Pilgrim’s Progess

Attempting to run a business in the middle of nowhere has it pros and cons, but way over on the far end of the debit side of this column lies inaccessibility. And frankly, it’s our own fault. Before we first came to see the land, we had a good feeling about the field that lies to the east, adjacent to our current estate. We had had a look at the land on geological and soilscape maps and we were happy with what we found, the Ordnance Survey maps also indicated that there was a good slope that was pointing in approximately the right direction. A quick look on Google Maps indicated that there was a whacking great road running alongside the field which would allow access for the articulated wagons that would doubtless be carting away case after case of excellent Huxbear Vineyard wine to points all over the globe, and probably beyond to that international space station.

It’s probably as well that we decided to make wine and not read Ordnance Survey maps for a living as the gentle and agreeable slope that we were expecting turned out to be the sort of hill so steep that one expects that it must be an optical illusion until one attempts to scale it. It’s technically possible to plant vines in such a place, but it doesn’t exactly make for an easy life; the thought of running up and down that particular slope for the duration still makes my blood run just a little cold. If you are thinking that I’m being a little melodramatic about the hill, I’m honestly not. The previous owner had a collection of cows on it, one of them fell over and literally broke its neck and another pushed a bale of hay down it which smashed into and wrote off his pick-up truck.

No matter, there were four adjoining fields that had a much more agreeable slope that, if anything, was even more inclined toward King Sol than the north face of the Eiger. We were able to discount one of the fields (it had a matching pair of springs right in the middle) and, after much discussion, talked the vendor into breaking up the lot of four fields and selling us three at a mutually agreeable price. So we had our fields, two of which were pointing southward, and another that belongs to us because it joins up the previous two and we don’t own a helicopter. What’s more, we had the all important road access. Lane access.

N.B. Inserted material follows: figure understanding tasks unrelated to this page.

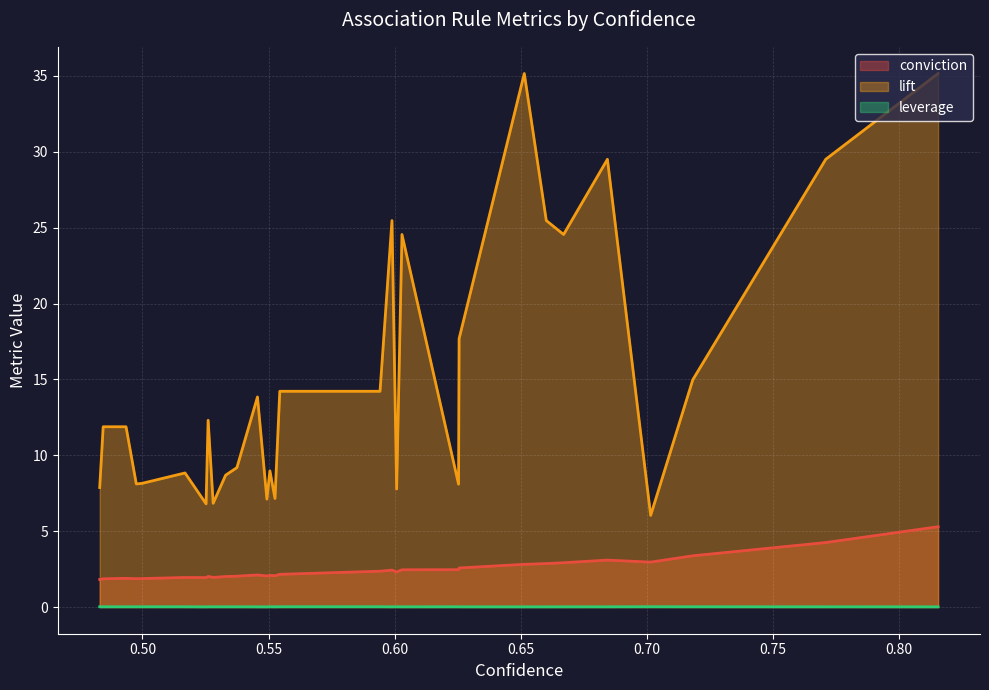

How many data points in conviction are less than 2?

8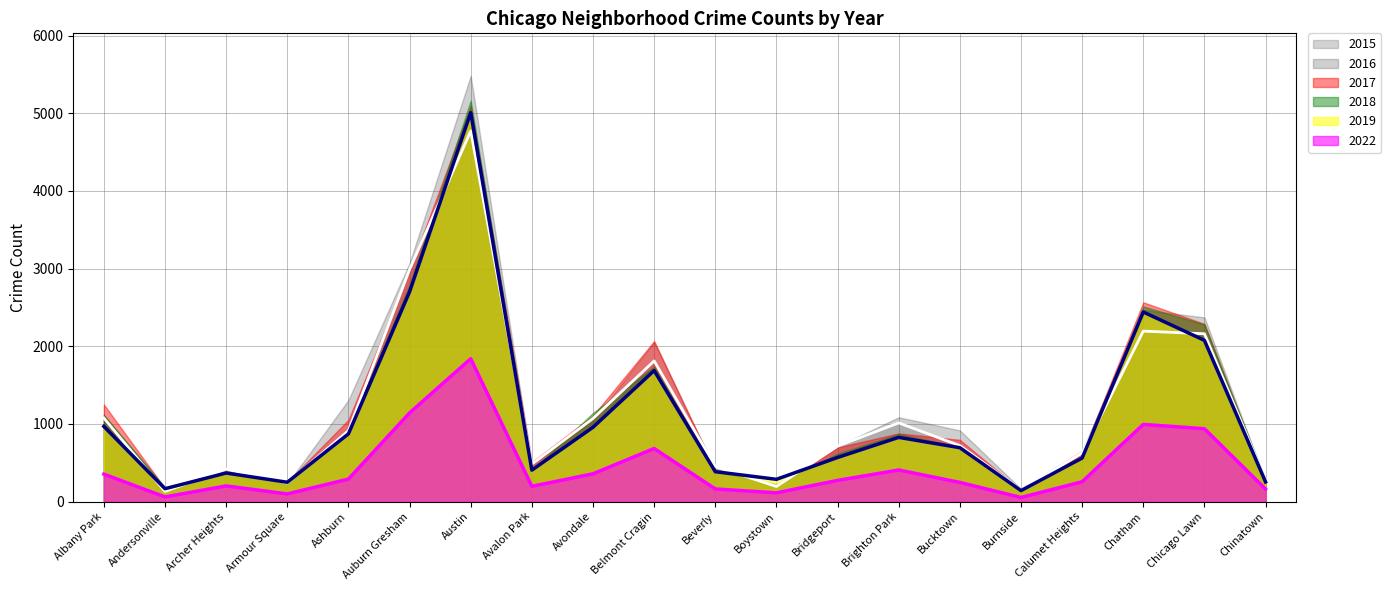

What is the greatest value displayed?

5481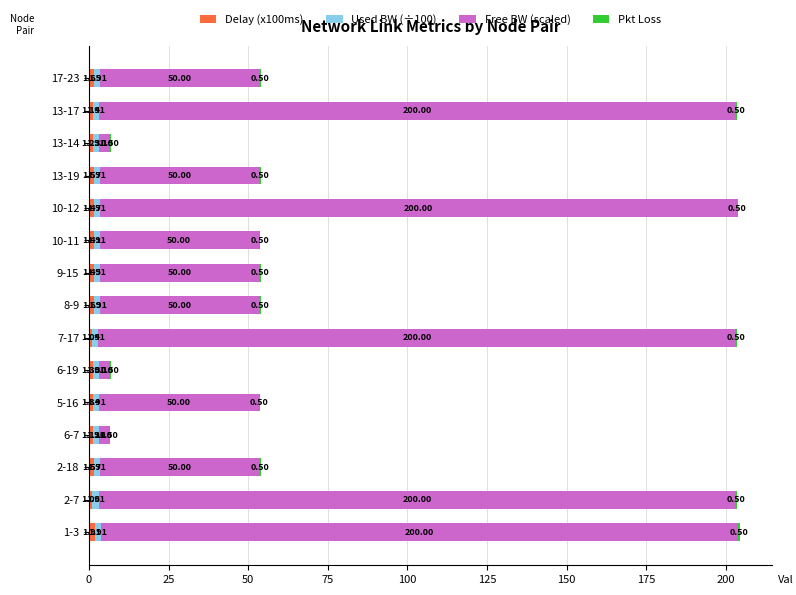

What is the total value across all series at 5-16?

53.8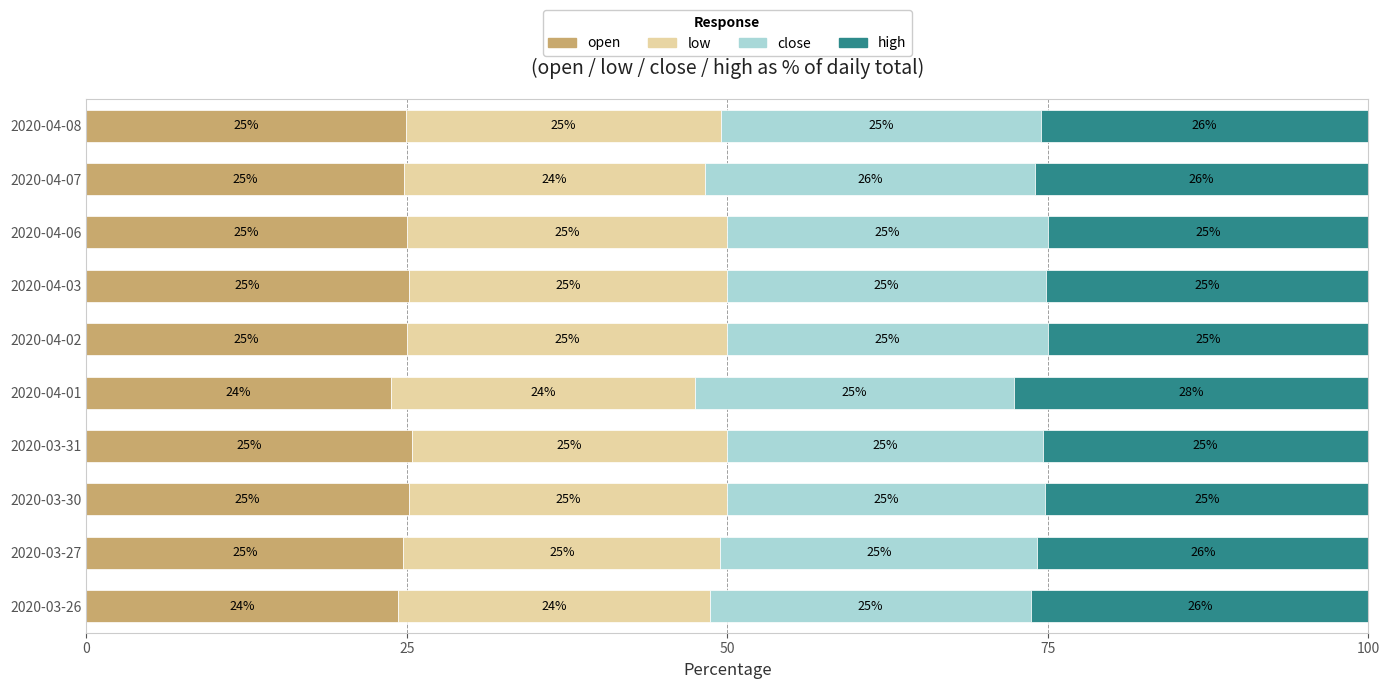

What is the total value across all series at 2020-04-06?

100.0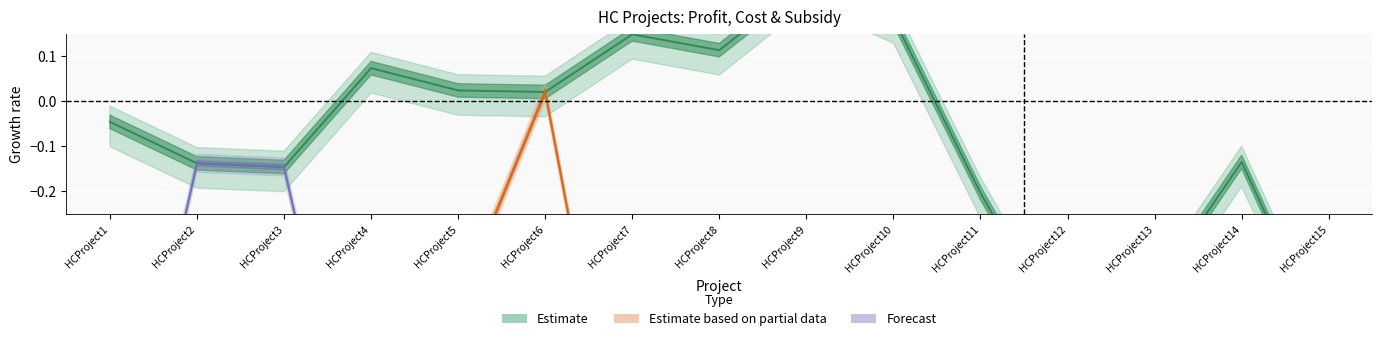

True or false: SubsidyAmount and CostToCountry intersect in this chart.

False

Stupid single vaguely tarmacked track access.

Why am I telling you this? Because it explains why I was halfway up the aforementioned track in the car travelling at not more than five miles an hour, steering with one hand and attempting to hold 300kg of traction batteries upright on Friday afternoon, and failing miserably. This is not the first time that we have treated our clapped out Ford Mondeo so shabbily – long suffering readers will remember that we had lots of fun attempting to transport nearly a tonne of wire up the same lane – but it is the first time that our payload has attempted to make its own way out of the car.

I suspected that there might be some fun moving the batteries from the lane to the house when researching them on the internet. Whilst I was discovering that they were just the ticket for people in our position (the position of being with out a connection to a decidedly 20th century power grid), I also noticed that they were impossibly tall, thin and heavy. Which is exactly the sort of thing that you need rolling around the back of your estate car. No matter, I was prepared to manfully take the risk as they also have two of my favourite attributes: they are a) cheaper and b) good. I arrived and helped the delivery driver to unpack the very carefully packaged batteries and confirmed that they were both tall and heavy before loading them into the car myself, the delivery driver being much too busy offering nuggets of advice and doing that sigh that mechanics and plumbers do before proffering the bad news.

Fast forward ten minutes and I am halfway home, travelling at glacial speed and have ascertained that batteries do not respond to threats or abusive language. A pioneering battery is listing at an alarming angle and appears to be going for the handle. I had completely forgotten about the child locks on the rear doors that would have prevented them opening at this point (and the oncoming traffic, if I’m completely honest) and had visions of the precious new batteries vomiting their acid all over the car and it eating away the back seats. Causing us to have to sell the children because there is literally nowhere for them to sit*. Fast forward ten more minutes and I’m at home, the batteries are in their rightful shed place and I have lost only nine or ten years from my life.

*I appreciate that it is technically possible to buy another car, but I had left rationality back on the proper road.

And do you know what? It was worth every terror filled minute. The unmitigated wonder of turning things on without having to check the batteries every five minutes or fill up a dirty old generator is incredible. Particularly once you have already accepted that you are going to have to do it forever in return for living in a particularly idyllic part of the middle of nowhere.

And what of the wind turbine? After teasing you for weeks about how amusing putting it up is going to be? Um, well, the bits that weren’t in the box arrived, I wired it all in and attached it to the pole and it is currently behaving itself perfectly. I know. I was as amazed as you no doubt are.